The current method if you provide both Illumina and long reads does this:

  1. uses Trinity genome guided for assembly of Illumina data (if reads are PE it will pass them that way to Trinity)
  2. Maps the long reads to the Trinity assemblies and keeps all reads that do not map to Trinity (idea here is there are errors in the long reads and in order to save some time in the PASA step, it does this to essentially reduce the complexity and number of alignments passed to PASA). I realize this will reduce some complexity and could potentially miss some alternatively spliced transcripts -- but the goal here for train is to identify high quality evidence based models, and we will only pick the top model at each locus for training. Alternatively spiced transcripts are added back later at the funannotate update step.
  3. The minimap2 alignments from the Trinity+unique long reads are then passed to PASA as alignments and it will also run blat alignments of those data. PASA is not very fast due to the SQL database steps (in SQLite mode its actually only single threaded so can be really really slow if you give it all the data).
  4. PASA results are then run through TransDecoder to pick the most likely coding genes
  5. Raw Illumina data is mapped back to the TransDecoder selected PASA models using Kallisto to estimate the highest expressed transcript at each locus. This is why it is beneficial to give funannotate train the raw Illumina data, let it q-trim, and normalize for assembly -- but then have access to the raw data to determine which transcript at each locus is the most highly expressed.
  6. Best PASA models, RNA-seq alignments, strinbtie, etc are all then passed to funannotate predict to to the PASA mediated training, generate hints for Augustus, etc.

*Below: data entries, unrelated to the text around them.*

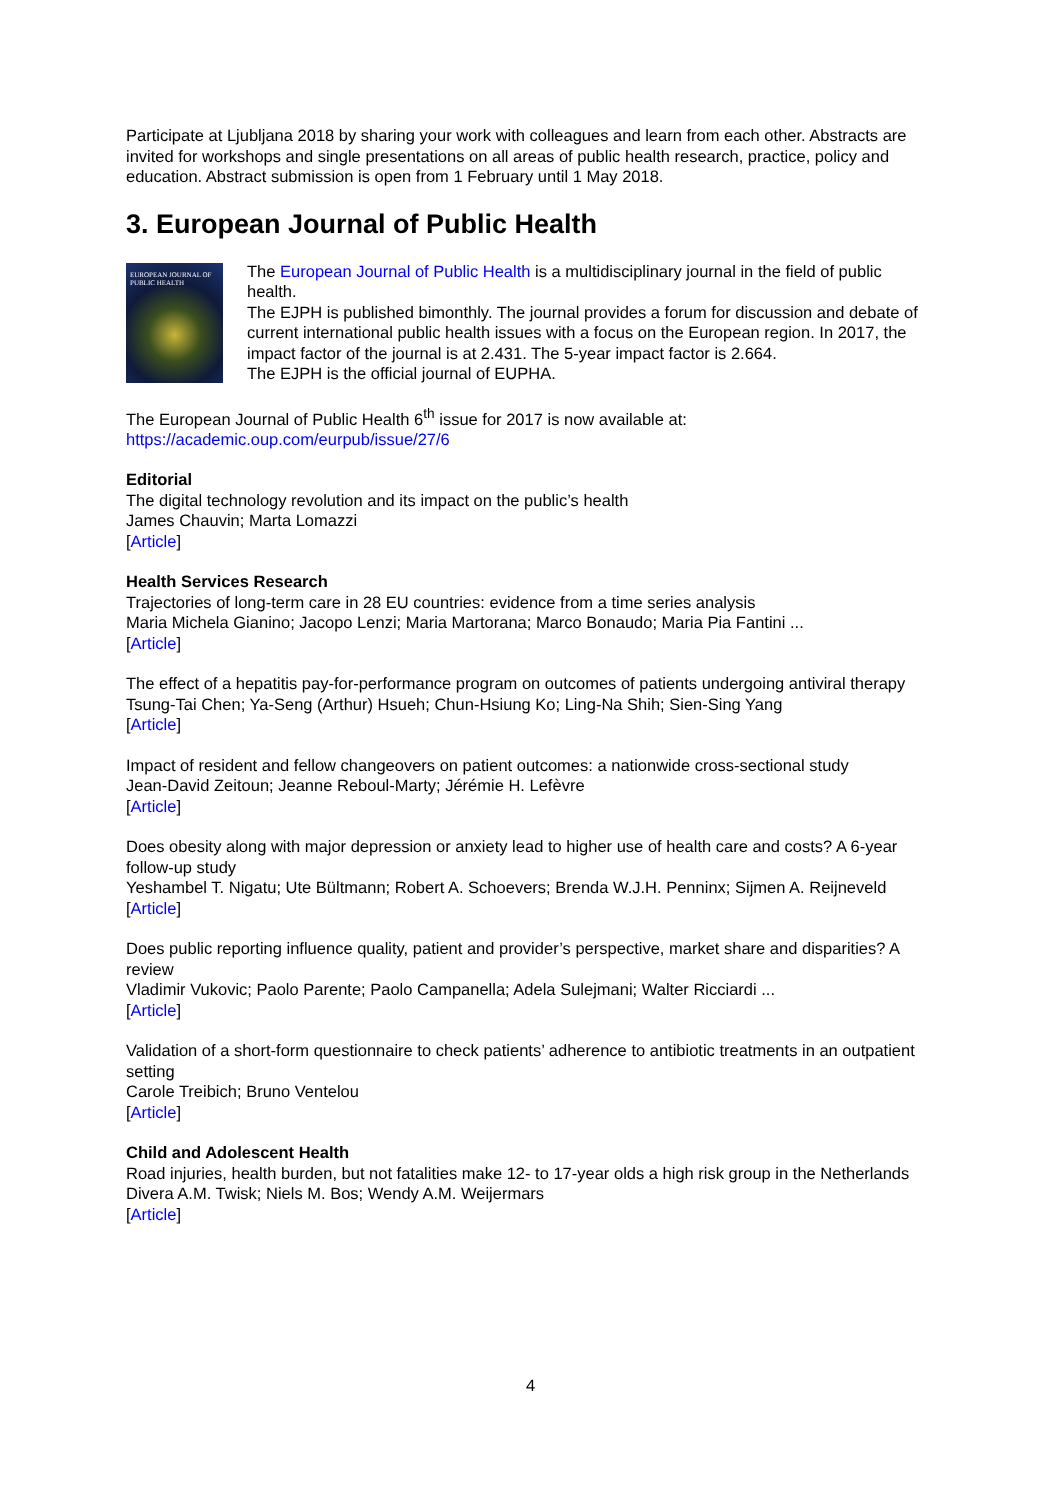Participate at Ljubljana 2018 by sharing your work with colleagues and learn from each other. Abstracts are invited for workshops and single presentations on all areas of public health research, practice, policy and education. Abstract submission is open from 1 February until 1 May 2018.
3. European Journal of Public Health
EUROPEAN JOURNAL OF PUBLIC HEALTH
The European Journal of Public Health is a multidisciplinary journal in the field of public health.
The EJPH is published bimonthly. The journal provides a forum for discussion and debate of current international public health issues with a focus on the European region. In 2017, the impact factor of the journal is at 2.431. The 5-year impact factor is 2.664.
The EJPH is the official journal of EUPHA.
The European Journal of Public Health 6<sup>th</sup> issue for 2017 is now available at:
https://academic.oup.com/eurpub/issue/27/6
Editorial
The digital technology revolution and its impact on the public’s health
James Chauvin; Marta Lomazzi
[Article]
Health Services Research
Trajectories of long-term care in 28 EU countries: evidence from a time series analysis
Maria Michela Gianino; Jacopo Lenzi; Maria Martorana; Marco Bonaudo; Maria Pia Fantini ...
[Article]
The effect of a hepatitis pay-for-performance program on outcomes of patients undergoing antiviral therapy
Tsung-Tai Chen; Ya-Seng (Arthur) Hsueh; Chun-Hsiung Ko; Ling-Na Shih; Sien-Sing Yang
[Article]
Impact of resident and fellow changeovers on patient outcomes: a nationwide cross-sectional study
Jean-David Zeitoun; Jeanne Reboul-Marty; Jérémie H. Lefèvre
[Article]
Does obesity along with major depression or anxiety lead to higher use of health care and costs? A 6-year follow-up study
Yeshambel T. Nigatu; Ute Bültmann; Robert A. Schoevers; Brenda W.J.H. Penninx; Sijmen A. Reijneveld
[Article]
Does public reporting influence quality, patient and provider’s perspective, market share and disparities? A review
Vladimir Vukovic; Paolo Parente; Paolo Campanella; Adela Sulejmani; Walter Ricciardi ...
[Article]
Validation of a short-form questionnaire to check patients’ adherence to antibiotic treatments in an outpatient setting
Carole Treibich; Bruno Ventelou
[Article]
Child and Adolescent Health
Road injuries, health burden, but not fatalities make 12- to 17-year olds a high risk group in the Netherlands
Divera A.M. Twisk; Niels M. Bos; Wendy A.M. Weijermars
[Article]
4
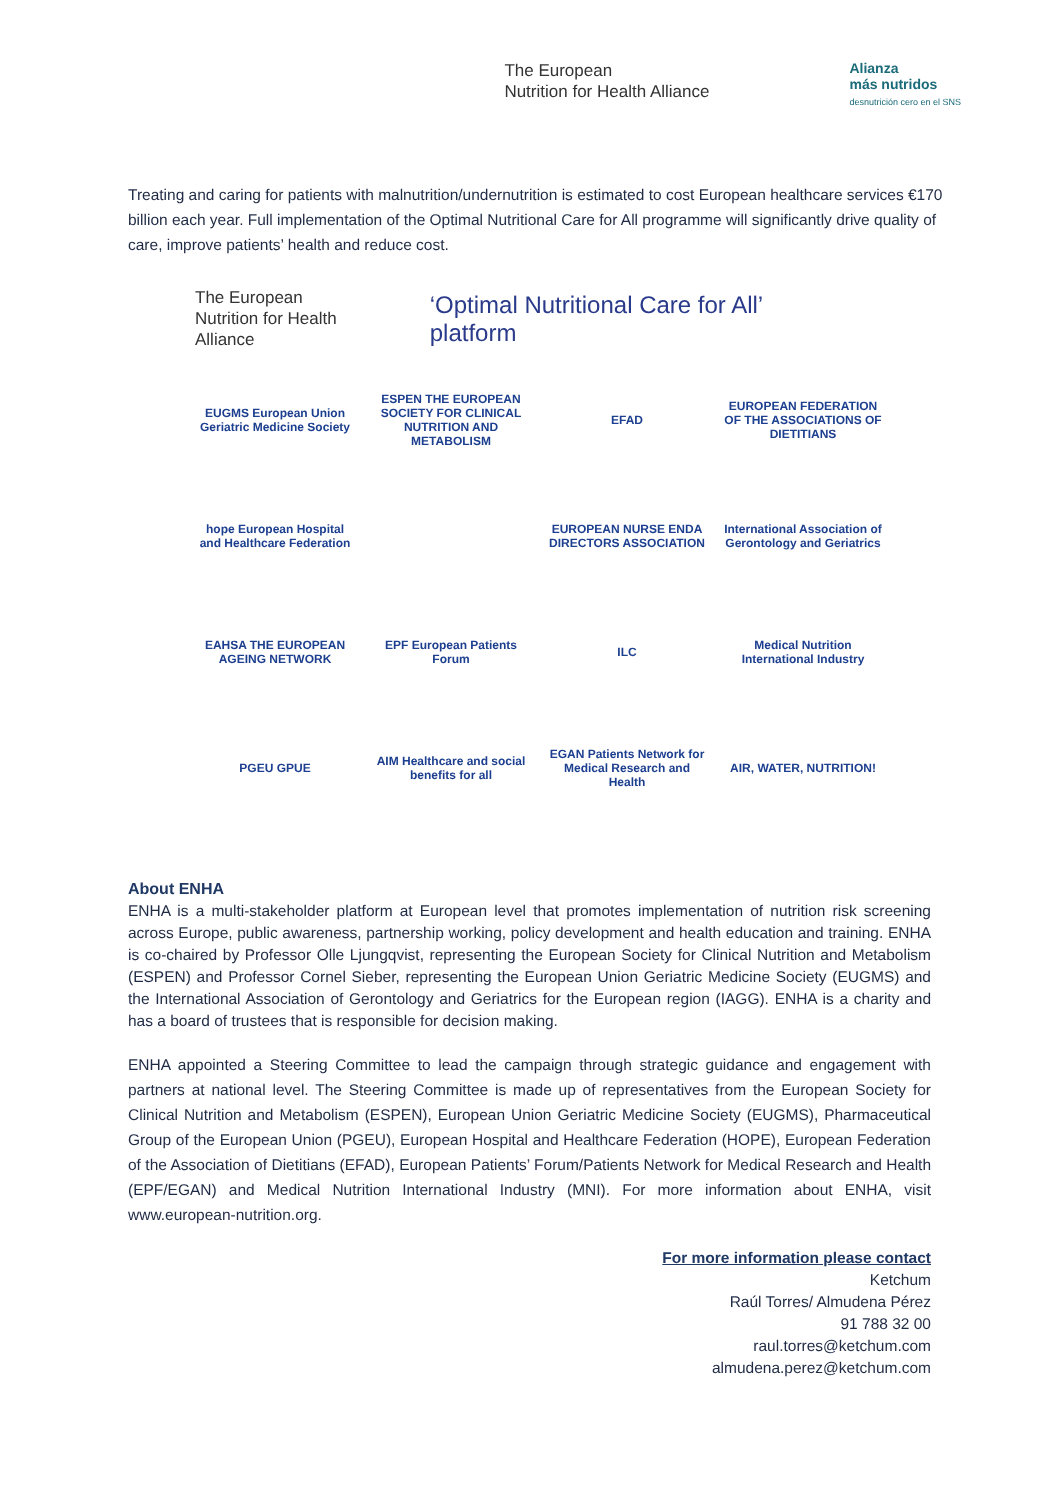The European
Nutrition for Health Alliance
Alianza
más nutridos
desnutrición cero en el SNS
Treating and caring for patients with malnutrition/undernutrition is estimated to cost European healthcare services €170 billion each year. Full implementation of the Optimal Nutritional Care for All programme will significantly drive quality of care, improve patients’ health and reduce cost.
The European
Nutrition for Health Alliance
‘Optimal Nutritional Care for All’ platform
EUGMS European Union Geriatric Medicine Society
ESPEN THE EUROPEAN SOCIETY FOR CLINICAL NUTRITION AND METABOLISM
EFAD
EUROPEAN FEDERATION OF THE ASSOCIATIONS OF DIETITIANS
hope European Hospital and Healthcare Federation
EUROPEAN NURSE ENDA DIRECTORS ASSOCIATION
International Association of Gerontology and Geriatrics
EAHSA THE EUROPEAN AGEING NETWORK
EPF European Patients Forum
ILC
Medical Nutrition International Industry
PGEU GPUE
AIM Healthcare and social benefits for all
EGAN Patients Network for Medical Research and Health
AIR, WATER, NUTRITION!
About ENHA
ENHA is a multi-stakeholder platform at European level that promotes implementation of nutrition risk screening across Europe, public awareness, partnership working, policy development and health education and training. ENHA is co-chaired by Professor Olle Ljungqvist, representing the European Society for Clinical Nutrition and Metabolism (ESPEN) and Professor Cornel Sieber, representing the European Union Geriatric Medicine Society (EUGMS) and the International Association of Gerontology and Geriatrics for the European region (IAGG). ENHA is a charity and has a board of trustees that is responsible for decision making.
ENHA appointed a Steering Committee to lead the campaign through strategic guidance and engagement with partners at national level. The Steering Committee is made up of representatives from the European Society for Clinical Nutrition and Metabolism (ESPEN), European Union Geriatric Medicine Society (EUGMS), Pharmaceutical Group of the European Union (PGEU), European Hospital and Healthcare Federation (HOPE), European Federation of the Association of Dietitians (EFAD), European Patients’ Forum/Patients Network for Medical Research and Health (EPF/EGAN) and Medical Nutrition International Industry (MNI). For more information about ENHA, visit www.european-nutrition.org.
For more information please contact
Ketchum
Raúl Torres/ Almudena Pérez
91 788 32 00
raul.torres@ketchum.com
almudena.perez@ketchum.com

So there is likely room for improvement here -- the long read data was added to the pipeline sort of supplemental data. Gene model predictions are only made from the ab initio predictors -- ie gene models are never called directly from transcript or protein alignments, so the focus on this step is to try to provide the best training set you can as that is where the primary gene models will come from.

HenrivdGeest commented 3 years ago

Thanks for the clear writeup. With point2, mapping the long reads to the trinity assembly, you mean the long reads are mapped to the assembled transcripts, or mapped to the genome and checked for overlapping on coordinates? Regarding poin t5, I had difficulties in running trinity and trimmomatic directly from the pipeline (singulariy images issues I think), therefore I performed these two steps outside funannotate. I see now why it could help to give the raw data also. Nonetheless, since its for training, it might be not such a big issue.

nextgenusfs commented 3 years ago

Long reads are mapped to the assembled trinity transcripts first, unmapped reads (not found in Trinity assemblies) are then aligned to genome and passed to PASA. If you have good Trinity assemblies and the long reads are from time points from similar growth conditions then these reads may not map well to the genome.